Generally speaking, non-discrimination rules state that all similarly situated employees be treated equally and that companies must not discriminate in favor of “highly-compensated individuals” (HCIs).
Non-discrimination rules most commonly come into question when businesses would like to provide different benefits to different types (“groups”) of employees.
For example, a business may want to offer a Healthcare Reimbursement Plan to all full-time managers, but not to associates. Or, a business may want to offer different reimbursement amounts to different types of employees, such as $400/month to sales associates and $250/month to administrative associates.
Can businesses do this? Yes. However, businesses should take care (and work with a trusted broker or benefits provider) to ensure their plans pass non-discrimination testing.
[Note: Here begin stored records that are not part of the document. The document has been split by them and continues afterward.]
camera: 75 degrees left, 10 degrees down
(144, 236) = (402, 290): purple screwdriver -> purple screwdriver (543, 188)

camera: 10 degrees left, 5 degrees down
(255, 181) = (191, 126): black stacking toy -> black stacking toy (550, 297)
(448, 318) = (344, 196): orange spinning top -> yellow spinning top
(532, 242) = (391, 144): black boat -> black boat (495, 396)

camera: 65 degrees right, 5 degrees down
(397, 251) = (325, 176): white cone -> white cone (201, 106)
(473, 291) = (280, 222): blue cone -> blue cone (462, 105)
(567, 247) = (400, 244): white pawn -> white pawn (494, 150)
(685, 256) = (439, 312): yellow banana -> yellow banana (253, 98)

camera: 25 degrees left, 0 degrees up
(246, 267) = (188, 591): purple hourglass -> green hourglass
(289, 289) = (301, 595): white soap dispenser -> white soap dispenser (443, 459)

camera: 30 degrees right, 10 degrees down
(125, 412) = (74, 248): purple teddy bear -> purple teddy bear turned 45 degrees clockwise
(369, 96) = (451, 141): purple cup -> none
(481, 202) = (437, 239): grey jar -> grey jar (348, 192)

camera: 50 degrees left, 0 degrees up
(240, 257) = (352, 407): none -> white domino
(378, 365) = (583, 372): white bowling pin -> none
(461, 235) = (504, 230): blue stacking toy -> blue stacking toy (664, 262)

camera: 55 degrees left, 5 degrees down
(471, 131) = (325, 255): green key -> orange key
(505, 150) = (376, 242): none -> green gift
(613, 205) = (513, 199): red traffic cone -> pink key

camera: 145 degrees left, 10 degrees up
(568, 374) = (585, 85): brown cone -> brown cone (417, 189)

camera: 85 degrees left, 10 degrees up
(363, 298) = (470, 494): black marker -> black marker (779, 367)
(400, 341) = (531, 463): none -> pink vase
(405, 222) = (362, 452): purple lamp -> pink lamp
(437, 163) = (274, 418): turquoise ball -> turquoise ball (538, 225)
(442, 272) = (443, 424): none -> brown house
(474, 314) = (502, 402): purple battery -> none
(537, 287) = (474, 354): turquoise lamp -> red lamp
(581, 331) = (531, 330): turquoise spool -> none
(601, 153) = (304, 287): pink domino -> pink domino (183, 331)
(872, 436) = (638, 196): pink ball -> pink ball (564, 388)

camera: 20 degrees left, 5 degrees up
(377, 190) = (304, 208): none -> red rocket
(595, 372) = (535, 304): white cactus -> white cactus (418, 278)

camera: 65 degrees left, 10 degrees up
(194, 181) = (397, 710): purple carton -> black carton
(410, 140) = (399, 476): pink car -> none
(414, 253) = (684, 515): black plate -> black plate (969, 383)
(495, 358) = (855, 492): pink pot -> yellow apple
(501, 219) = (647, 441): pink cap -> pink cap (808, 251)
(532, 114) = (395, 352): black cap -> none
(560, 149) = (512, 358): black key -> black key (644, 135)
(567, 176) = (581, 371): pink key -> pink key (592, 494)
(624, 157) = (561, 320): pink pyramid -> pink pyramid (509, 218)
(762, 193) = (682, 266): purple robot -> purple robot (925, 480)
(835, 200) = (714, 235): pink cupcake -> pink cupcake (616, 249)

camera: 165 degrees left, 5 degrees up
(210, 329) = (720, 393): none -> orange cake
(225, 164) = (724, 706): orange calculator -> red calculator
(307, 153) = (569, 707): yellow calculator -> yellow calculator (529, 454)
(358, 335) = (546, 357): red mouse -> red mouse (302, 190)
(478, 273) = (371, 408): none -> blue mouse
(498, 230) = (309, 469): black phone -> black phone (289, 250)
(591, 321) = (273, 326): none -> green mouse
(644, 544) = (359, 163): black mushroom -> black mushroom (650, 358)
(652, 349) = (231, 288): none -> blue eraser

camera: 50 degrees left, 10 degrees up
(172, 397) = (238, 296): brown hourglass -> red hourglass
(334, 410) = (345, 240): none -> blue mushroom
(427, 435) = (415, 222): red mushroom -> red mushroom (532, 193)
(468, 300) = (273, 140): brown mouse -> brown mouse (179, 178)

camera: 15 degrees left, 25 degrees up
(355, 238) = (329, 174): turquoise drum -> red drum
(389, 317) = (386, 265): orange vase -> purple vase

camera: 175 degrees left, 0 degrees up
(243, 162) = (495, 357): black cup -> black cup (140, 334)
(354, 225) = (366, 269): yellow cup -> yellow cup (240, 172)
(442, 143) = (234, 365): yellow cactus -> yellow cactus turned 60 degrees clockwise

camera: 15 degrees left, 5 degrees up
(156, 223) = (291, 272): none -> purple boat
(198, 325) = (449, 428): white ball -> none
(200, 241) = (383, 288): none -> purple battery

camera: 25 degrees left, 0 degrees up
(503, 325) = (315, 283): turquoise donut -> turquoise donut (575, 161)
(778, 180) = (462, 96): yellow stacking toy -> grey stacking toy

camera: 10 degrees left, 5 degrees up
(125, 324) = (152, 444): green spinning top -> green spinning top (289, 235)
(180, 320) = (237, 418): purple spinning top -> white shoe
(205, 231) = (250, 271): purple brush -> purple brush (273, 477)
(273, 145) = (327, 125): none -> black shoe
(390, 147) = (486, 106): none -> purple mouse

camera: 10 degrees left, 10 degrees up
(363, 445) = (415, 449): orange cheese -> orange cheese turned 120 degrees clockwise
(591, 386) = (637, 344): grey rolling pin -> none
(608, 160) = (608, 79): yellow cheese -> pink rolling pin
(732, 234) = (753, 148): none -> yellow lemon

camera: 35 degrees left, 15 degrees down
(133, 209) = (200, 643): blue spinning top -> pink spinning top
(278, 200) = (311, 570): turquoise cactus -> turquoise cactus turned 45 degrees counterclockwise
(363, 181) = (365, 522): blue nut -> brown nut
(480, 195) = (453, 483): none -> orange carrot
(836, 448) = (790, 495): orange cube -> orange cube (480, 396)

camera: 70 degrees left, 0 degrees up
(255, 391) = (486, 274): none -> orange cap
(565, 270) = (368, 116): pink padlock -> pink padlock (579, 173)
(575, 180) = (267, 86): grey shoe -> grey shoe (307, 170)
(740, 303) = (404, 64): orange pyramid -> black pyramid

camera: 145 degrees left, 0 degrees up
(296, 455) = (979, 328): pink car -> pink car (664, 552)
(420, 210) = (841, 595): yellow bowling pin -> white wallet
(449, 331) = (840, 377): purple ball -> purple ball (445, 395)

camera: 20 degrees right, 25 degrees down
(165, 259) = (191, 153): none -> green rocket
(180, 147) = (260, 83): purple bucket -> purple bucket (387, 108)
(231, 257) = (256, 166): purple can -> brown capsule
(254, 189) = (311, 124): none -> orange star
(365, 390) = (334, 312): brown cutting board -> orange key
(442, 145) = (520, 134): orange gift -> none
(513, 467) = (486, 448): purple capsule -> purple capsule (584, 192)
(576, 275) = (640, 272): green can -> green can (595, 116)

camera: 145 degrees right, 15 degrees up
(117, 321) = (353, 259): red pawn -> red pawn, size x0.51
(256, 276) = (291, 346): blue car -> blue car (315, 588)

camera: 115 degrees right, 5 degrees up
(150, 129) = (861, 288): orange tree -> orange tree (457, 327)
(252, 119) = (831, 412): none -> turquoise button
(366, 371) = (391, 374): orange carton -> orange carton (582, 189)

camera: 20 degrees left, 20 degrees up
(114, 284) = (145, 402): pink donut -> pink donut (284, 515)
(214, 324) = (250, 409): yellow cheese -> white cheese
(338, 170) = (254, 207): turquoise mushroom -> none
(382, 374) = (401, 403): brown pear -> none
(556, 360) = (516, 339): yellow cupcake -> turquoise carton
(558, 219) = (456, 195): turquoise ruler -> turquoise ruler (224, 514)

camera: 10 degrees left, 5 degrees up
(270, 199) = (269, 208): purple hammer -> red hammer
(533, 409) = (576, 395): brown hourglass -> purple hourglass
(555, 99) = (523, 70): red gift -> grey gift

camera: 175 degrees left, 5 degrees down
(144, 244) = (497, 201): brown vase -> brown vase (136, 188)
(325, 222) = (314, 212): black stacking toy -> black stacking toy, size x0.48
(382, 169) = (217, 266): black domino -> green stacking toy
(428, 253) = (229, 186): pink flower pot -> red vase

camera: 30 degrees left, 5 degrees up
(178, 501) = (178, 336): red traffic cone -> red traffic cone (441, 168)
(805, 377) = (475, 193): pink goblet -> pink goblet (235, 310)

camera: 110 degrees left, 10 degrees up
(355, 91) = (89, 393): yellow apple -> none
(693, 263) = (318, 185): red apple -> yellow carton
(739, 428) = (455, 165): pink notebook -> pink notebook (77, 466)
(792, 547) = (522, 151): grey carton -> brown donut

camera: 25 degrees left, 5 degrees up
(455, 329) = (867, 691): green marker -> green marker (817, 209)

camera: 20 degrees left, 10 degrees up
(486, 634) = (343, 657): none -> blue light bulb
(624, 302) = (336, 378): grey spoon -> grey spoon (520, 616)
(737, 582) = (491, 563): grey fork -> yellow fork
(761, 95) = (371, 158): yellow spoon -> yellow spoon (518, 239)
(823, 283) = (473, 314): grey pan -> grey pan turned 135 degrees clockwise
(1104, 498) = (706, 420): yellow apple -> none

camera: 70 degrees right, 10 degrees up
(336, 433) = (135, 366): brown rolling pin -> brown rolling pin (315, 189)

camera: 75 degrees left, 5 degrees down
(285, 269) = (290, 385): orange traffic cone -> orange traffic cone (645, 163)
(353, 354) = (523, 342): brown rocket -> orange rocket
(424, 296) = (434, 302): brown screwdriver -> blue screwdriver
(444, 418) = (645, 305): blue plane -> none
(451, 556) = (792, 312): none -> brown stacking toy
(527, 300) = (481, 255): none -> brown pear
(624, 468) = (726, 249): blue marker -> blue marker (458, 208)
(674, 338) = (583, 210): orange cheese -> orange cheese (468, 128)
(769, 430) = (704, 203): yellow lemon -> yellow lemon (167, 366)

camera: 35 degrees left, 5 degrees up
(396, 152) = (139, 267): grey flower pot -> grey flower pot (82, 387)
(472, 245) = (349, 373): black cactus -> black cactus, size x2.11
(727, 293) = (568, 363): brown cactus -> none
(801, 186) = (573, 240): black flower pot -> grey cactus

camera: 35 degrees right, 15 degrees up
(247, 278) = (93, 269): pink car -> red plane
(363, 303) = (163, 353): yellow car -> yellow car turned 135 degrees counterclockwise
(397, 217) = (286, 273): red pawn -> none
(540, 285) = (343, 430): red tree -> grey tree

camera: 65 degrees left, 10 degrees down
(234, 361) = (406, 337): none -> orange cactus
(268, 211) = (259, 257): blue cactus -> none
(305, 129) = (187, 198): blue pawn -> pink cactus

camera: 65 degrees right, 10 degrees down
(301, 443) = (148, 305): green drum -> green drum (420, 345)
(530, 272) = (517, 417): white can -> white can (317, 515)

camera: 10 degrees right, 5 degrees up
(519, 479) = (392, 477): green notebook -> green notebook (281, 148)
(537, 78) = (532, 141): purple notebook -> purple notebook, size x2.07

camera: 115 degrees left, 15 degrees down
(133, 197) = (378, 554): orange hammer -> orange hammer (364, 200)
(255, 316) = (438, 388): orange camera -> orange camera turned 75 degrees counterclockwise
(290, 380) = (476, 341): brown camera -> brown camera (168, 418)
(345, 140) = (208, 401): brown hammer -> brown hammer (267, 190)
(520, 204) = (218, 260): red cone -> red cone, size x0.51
To understand these rules further, let’s review the three main non-discrimination requirements that apply to group health plans, including MERPs.
1. IRS Non-Discrimination Rules
IRS rules state a plan must not discriminate in favor of highly-compensated individuals (HCIs) with respect to eligibility to participate in the plan or benefits provided under the plan.
If the plan is found to favor certain key employees or HCIs, the plan may be considered discriminatory.
Tips for MERPs:
- Design employee groups based on bona-fide job criteria and ensure all employees in the same group are treated equally.
- Do not have groups made up primarily of HCIs.
- Explicitly specify the basis on which discrimination testing will occur in the plan document.
For a detailed discussion of reimbursement plans and HCIs, click here.
2. ERISA Non-Discrimination Rules
Under Employee Retirement Income Security Act (ERISA), businesses are generally free to set the eligibility rules for their group health plans, as long as employees are provided sufficient notice of the rules and the rules do not unlawfully discriminate against certain employees.
Additionally, ERISA states distinctions among groups of similarly situated participants must be based on bona-fide employment-based classifications consistent with the company's usual business practice.
There is, however, one important exception. Under HIPAA an individual cannot be denied eligibility for the benefit or charged more for coverage because of any health factor.
Tips for MERPs:
- As discussed previously, design employee groups based on bona-fide job criteria and ensure all employees in the same group are treated equally.
- Do not base eligibility on any health factor, including disability.
3. Employment Non-Discrimination Laws
Federal employment law prohibits covered businesses from discriminating with respect to benefits and other privileges of employment, based on race, sex, disability, national origin, genetic information, region, or age.
Tips for MERPs:
- Ensure all similarly-situated employees are treated the same.
- Do not design employee groups based on age, race, etc.
- Understand state employment laws, which may have different or additional requirements.
With Medical Expense Reimbursement Plans, it is common to use employee groups to offer different benefits to different types of employees. This practice is allowed, so long as businesses design the benefit and employee groups to meet non-discrimination testing.
To comply with IRS, ERISA, and employment law guidelines, businesses should design employee groups based on bona-fide job criteria, ensure all employees in the same group are treated equally, and work with a trusted advisor or benefits company to ensure plan design compliance.